Encoding-free String class for handling bytes? (Or alternative approach)

297 Views Asked by At

I have an application converted from Python 2 (where strings are essentially lists of bytes) and I'm using a string as a convenient byte buffer.

I am rewriting some of this code in the Boo language (Python-like syntax, runs on .NET) and am finding that the strings have an intrinsic encoding type, such as ASCII, UTF-8, etc. Most of the information dealing with bytes refer to arrays of bytes, which are (apparently) fixed length, making them quite awkward to work with.

I can obviously get bytes from a string, but at the risk of expanding some characters into multiple bytes, or discarding/altering bytes above 127, etc. This is fine and I fully understand the reasons for this - but what would be handy for me is either (a) an encoding that guarantees no conversion or discarding of characters so that I can use a string as a convenient byte buffer, or (b) some sort of ByteString class that gives the convenience of the string class. (Ideally the latter as it seems less of a hack.) Do either of these already exist? (Or are trivial to implement?)

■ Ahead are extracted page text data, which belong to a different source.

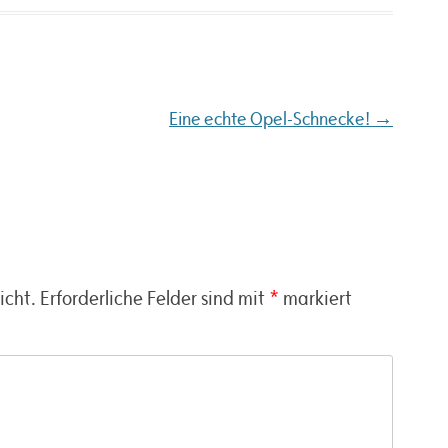
→
Eine echte Opel-Schnecke!
icht.
Erforderliche Felder sind mit
*
markiert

I am aware of System.IO.MemoryStream, but the prospect of creating one of those each time and then having to make a System.IO.StreamReader at the end just to get access to ReadToEnd() doesn't seem very efficient, and this is in performance-sensitive code.

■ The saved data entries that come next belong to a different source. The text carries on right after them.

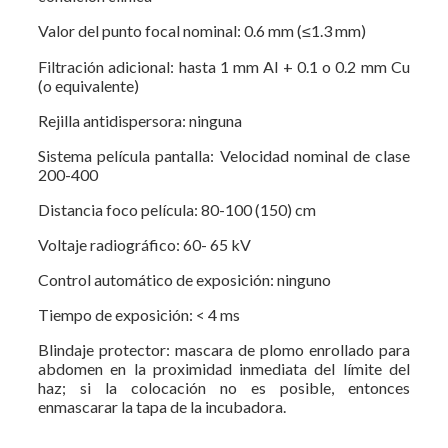
Valor del punto focal nominal: 0.6 mm (≤1.3 mm)
Filtración adicional: hasta 1 mm Al + 0.1 o 0.2 mm Cu
(o equivalente)
Rejilla antidispersora: ninguna
Sistema película pantalla: Velocidad nominal de clase
200-400
Distancia foco película: 80-100 (150) cm
Voltaje radiográfico: 60- 65 kV
Control automático de exposición: ninguno
Tiempo de exposición: < 4 ms
Blindaje protector: mascara de plomo enrollado para
abdomen en la proximidad inmediata del límite del
haz; si la colocación no es posible, entonces
enmascarar la tapa de la incubadora.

(I hope nobody minds that I tagged this as C# as I felt the answers would likely apply there also, and that C# users might have a good idea of the possible solutions.)

EDIT: I've also just discovered System.Text.StringBuilder - again, is there such a thing for bytes?

2

There are 2 best solutions below

8
On BEST ANSWER

Use the Latin-1 encoding as described in this answer. It maps values in the range 128-255 unchanged, useful when you want to roundtrip bytes to chars.

UPDATE

Or if you want to manipulate bytes directly, use List<byte>:

List<byte> result = ...
...
// Add a byte at the end
result.Add(b);
// Add a collection of bytes at the end
byte[] bytesToAppend = ...
result.AddRange(bytesToAppend);
// Insert a collection of bytes at any position
byte[] bytesToInsert = ...
int insertIndex = ...
result.InsertRange(insertIndex, bytesToInsert);
// Remove a range of bytes
result.RemoveRange(index, count);
... etc ...

I've also just discovered System.Text.StringBuilder - again, is there such a thing for bytes?

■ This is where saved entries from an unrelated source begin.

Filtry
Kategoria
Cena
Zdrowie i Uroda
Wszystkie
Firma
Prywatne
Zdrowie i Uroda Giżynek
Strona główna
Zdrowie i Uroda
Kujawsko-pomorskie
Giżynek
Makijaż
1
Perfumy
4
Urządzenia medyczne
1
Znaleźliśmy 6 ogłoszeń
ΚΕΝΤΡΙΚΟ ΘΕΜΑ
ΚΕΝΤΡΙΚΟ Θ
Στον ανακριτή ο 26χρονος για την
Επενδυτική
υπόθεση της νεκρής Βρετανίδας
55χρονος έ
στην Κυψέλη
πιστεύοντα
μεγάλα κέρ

The StringBuilder class is needed because regular strings are immutable, and a List<byte> gives you everything you might expect from a "StringBuilder for bytes".

9
On

I would suggest that you use MemoryStream combined with the GetBuffer() operator to retrieve the end result. Strings are actually fixed length and immutable, and to add or replace one byte to a string requires you to copy the whole thing into a new string, which is quite slow. To avoid this you would need to use a StringBuilder which allocates memory and doubles the capacity when needed, but then you might just as well use MemoryStream instead which does a similar thing but on bytes.

Each element in the string is a char and are actually two bytes because .NET strings are always UTF-16 in memory, which means you will also be wasting memory if you decide to store only one byte in each element.